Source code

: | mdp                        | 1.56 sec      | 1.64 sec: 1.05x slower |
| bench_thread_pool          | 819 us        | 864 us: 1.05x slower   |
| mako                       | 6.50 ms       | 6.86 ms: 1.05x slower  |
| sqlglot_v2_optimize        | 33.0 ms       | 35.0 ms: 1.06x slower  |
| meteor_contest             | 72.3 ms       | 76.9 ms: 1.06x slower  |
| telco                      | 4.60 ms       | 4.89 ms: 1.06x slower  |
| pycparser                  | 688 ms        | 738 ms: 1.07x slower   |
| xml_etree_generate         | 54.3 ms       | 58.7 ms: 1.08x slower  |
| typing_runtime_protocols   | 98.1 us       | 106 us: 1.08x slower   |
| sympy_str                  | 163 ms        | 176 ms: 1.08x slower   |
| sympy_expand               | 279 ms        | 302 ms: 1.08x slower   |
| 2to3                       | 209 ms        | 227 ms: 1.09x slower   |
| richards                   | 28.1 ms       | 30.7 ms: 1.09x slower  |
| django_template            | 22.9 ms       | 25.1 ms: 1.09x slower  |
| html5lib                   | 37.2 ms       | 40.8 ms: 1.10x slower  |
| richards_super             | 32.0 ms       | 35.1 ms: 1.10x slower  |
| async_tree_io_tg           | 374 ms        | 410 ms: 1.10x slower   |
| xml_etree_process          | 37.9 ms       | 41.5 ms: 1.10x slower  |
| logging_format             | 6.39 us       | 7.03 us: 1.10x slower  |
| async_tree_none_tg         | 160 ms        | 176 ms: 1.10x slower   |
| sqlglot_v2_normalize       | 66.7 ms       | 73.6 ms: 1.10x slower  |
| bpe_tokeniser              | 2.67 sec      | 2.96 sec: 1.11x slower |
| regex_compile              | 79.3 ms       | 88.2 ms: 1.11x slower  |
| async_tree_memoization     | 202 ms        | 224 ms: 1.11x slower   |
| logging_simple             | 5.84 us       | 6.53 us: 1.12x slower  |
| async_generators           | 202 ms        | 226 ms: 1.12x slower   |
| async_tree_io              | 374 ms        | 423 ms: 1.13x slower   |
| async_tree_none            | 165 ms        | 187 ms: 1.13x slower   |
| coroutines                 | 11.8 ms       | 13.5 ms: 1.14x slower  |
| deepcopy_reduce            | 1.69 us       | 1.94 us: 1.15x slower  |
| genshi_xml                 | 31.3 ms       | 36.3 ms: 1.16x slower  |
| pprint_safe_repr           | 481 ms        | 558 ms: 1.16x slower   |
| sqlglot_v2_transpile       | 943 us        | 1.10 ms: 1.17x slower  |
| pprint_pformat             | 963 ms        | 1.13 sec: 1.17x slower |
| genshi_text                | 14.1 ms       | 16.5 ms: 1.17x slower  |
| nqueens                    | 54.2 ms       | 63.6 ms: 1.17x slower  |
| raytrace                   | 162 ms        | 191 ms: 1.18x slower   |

Instructions to follow
Repeat every line of the items above, character for character, with nothing added or left out.

Response box
Source code

: | mdp                        | 1.56 sec      | 1.64 sec: 1.05x slower |
| bench_thread_pool          | 819 us        | 864 us: 1.05x slower   |
| mako                       | 6.50 ms       | 6.86 ms: 1.05x slower  |
| sqlglot_v2_optimize        | 33.0 ms       | 35.0 ms: 1.06x slower  |
| meteor_contest             | 72.3 ms       | 76.9 ms: 1.06x slower  |
| telco                      | 4.60 ms       | 4.89 ms: 1.06x slower  |
| pycparser                  | 688 ms        | 738 ms: 1.07x slower   |
| xml_etree_generate         | 54.3 ms       | 58.7 ms: 1.08x slower  |
| typing_runtime_protocols   | 98.1 us       | 106 us: 1.08x slower   |
| sympy_str                  | 163 ms        | 176 ms: 1.08x slower   |
| sympy_expand               | 279 ms        | 302 ms: 1.08x slower   |
| 2to3                       | 209 ms        | 227 ms: 1.09x slower   |
| richards                   | 28.1 ms       | 30.7 ms: 1.09x slower  |
| django_template            | 22.9 ms       | 25.1 ms: 1.09x slower  |
| html5lib                   | 37.2 ms       | 40.8 ms: 1.10x slower  |
| richards_super             | 32.0 ms       | 35.1 ms: 1.10x slower  |
| async_tree_io_tg           | 374 ms        | 410 ms: 1.10x slower   |
| xml_etree_process          | 37.9 ms       | 41.5 ms: 1.10x slower  |
| logging_format             | 6.39 us       | 7.03 us: 1.10x slower  |
| async_tree_none_tg         | 160 ms        | 176 ms: 1.10x slower   |
| sqlglot_v2_normalize       | 66.7 ms       | 73.6 ms: 1.10x slower  |
| bpe_tokeniser              | 2.67 sec      | 2.96 sec: 1.11x slower |
| regex_compile              | 79.3 ms       | 88.2 ms: 1.11x slower  |
| async_tree_memoization     | 202 ms        | 224 ms: 1.11x slower   |
| logging_simple             | 5.84 us       | 6.53 us: 1.12x slower  |
| async_generators           | 202 ms        | 226 ms: 1.12x slower   |
| async_tree_io              | 374 ms        | 423 ms: 1.13x slower   |
| async_tree_none            | 165 ms        | 187 ms: 1.13x slower   |
| coroutines                 | 11.8 ms       | 13.5 ms: 1.14x slower  |
| deepcopy_reduce            | 1.69 us       | 1.94 us: 1.15x slower  |
| genshi_xml                 | 31.3 ms       | 36.3 ms: 1.16x slower  |
| pprint_safe_repr           | 481 ms        | 558 ms: 1.16x slower   |
| sqlglot_v2_transpile       | 943 us        | 1.10 ms: 1.17x slower  |
| pprint_pformat             | 963 ms        | 1.13 sec: 1.17x slower |
| genshi_text                | 14.1 ms       | 16.5 ms: 1.17x slower  |
| nqueens                    | 54.2 ms       | 63.6 ms: 1.17x slower  |
| raytrace                   | 162 ms        | 191 ms: 1.18x slower   |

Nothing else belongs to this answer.